▸ DATA FOR THE TASK:
━━━━
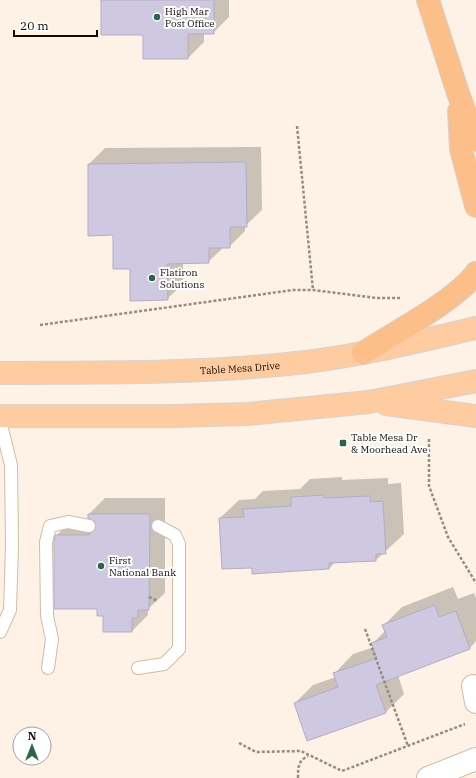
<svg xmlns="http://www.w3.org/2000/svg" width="476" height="778" viewBox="0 0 476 778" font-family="'IBM Plex Serif',serif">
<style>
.shadow{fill:#0003}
.building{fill:#cec8e1;stroke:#b3adc5}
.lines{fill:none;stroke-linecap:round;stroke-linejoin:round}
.service-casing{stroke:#cfbda8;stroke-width:14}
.minor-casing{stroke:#cfbda8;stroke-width:24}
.trunk-casing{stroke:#d4d3d2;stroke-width:24}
.motorway-casing{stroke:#d4d3d2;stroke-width:24}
.path{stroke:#958c82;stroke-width:2.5;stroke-dasharray:3 2;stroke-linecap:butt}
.service{stroke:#fff;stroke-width:12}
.minor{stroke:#fff;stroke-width:22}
.trunk{stroke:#fecca0;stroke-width:22}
.motorway{stroke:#fdbf89;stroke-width:22}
.poi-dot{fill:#306449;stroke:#fff;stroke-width:1.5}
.labels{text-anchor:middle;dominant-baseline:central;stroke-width:4;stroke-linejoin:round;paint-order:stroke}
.poi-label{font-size:10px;fill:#120c05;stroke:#fff;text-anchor:start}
.street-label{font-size:10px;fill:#120c05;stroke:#fff}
</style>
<rect width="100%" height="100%" fill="#fdf2e5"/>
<!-- shadow -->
<g class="shadow">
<path d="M102 0H229V17L213 33H204V42L188 58 144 34Z"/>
<path d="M261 147 262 210 245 226V231L229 247H224L208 262 183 263V284L167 299 131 268 114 234 89 164 105 148Z"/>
<path d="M342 477V480L388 478V484L401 483 404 534 376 560 335 562 329 569 253 567 220 518 239 500 255 499 263 491 300 489 310 479Z"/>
<path d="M105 498H165V593L148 609V615L132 631 98 608 56 536 72 520H95L89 518V514Z"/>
<path d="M453 587 458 599 474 593 476 598V641L470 648 398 675 404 694 386 712 307 740 295 703 313 685 336 677 335 673 353 654 374 647 373 643 386 630 384 625 402 607Z"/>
</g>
<!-- building -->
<g class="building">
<path d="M101 0H214V34H188V59H143V35H101Z"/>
<path d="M246 162 247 227H230V248H209V263L167 264 168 300 130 301V269H113V235L88 236V164Z"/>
<path d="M324 495V498L370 496V502L383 501 386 554H376V561L329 563V569L252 574V568L222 569 219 518 244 517 243 509 291 506V497Z"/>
<path d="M88 514H150L149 610H138V618H132V632H103V616H97V609H54V543L55 535H89L96 527 94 521 88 518Z"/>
<path d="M435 605 439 617 456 611 470 649 376 685 386 713 307 741 294 703 338 687 333 673 377 658 371 643 387 637 382 625Z"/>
</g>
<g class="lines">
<defs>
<g id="service">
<path d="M0 421 11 465 12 545 10 610 0 632"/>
<path d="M48 668 52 639 47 616 46 542 50 526 68 522 89 526"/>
<path d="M138 668 164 664 179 649V544L175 535 158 526"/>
</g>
<g id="minor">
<path d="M473 686 476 702"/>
<path d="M428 778 476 759"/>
</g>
<g id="trunk">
<path id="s1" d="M0 373C102 372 205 374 306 362 364 355 420 341 476 328"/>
<path d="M386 404 476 416"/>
<path d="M0 416H173L248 414 369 402 476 381"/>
</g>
<g id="motorway">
<path d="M428 0 459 96 476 140"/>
<path d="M459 111 461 149 476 206"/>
<path d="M363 353C395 332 454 302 476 273"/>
</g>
</defs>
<!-- service casing -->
<use href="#service" class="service-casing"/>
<!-- minor casing -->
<use href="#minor" class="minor-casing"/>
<!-- trunk casing -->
<use href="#trunk" class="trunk-casing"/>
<!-- motorway casing -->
<use href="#motorway" class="motorway-casing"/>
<!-- path -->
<g class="path">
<path d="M297 126 313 290"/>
<path d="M40 325 293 290H313L377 298H400"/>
<path d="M429 439V486L448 537 476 583"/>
<path d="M149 597 158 601"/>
<path d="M365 629 408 746"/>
<path d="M239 743 256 752 301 751 342 771 465 724"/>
<path d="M298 778C298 767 298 761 308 756"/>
</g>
<!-- service -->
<use href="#service" class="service"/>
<!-- minor -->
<use href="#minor" class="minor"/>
<!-- trunk -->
<use href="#trunk" class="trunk"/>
<!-- motorway -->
<use href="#motorway" class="motorway"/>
</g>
<!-- markers -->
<g class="poi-dot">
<circle cx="157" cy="17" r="4"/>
<circle cx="152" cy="278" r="4"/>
<rect x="339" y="439" width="8" height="8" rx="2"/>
<circle cx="101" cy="566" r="4"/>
</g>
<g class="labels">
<!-- poi labels -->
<g class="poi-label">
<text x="165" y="11">High Mar<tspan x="165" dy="12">Post Office</tspan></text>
<text x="160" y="272">Flatiron<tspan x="160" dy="12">Solutions</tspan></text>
<text x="351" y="437">Table Mesa Dr<tspan x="351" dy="12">&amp; Moorhead Ave</tspan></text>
<text x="109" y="560">First<tspan x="109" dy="12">National Bank</tspan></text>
</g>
<!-- street labels -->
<g class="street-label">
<text stroke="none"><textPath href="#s1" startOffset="240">Table Mesa Drive</textPath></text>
</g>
</g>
<!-- north arrow -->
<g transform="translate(32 746)"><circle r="19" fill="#ffffff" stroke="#a09e9b"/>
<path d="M0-3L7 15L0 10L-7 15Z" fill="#306449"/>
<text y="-6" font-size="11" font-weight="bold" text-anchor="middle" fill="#120c05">N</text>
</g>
<!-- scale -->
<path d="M14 30v6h83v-6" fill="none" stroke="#120c05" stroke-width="2"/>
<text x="20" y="30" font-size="12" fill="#120c05" stroke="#ffffff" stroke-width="3" paint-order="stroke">20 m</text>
</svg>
━━━━
▸ EXERCISE BRIEF:
Using the entries above, work out how many lines contain the string "middle". Respond with that number alone.

▸ OUTPUT FOR THIS TASK:
2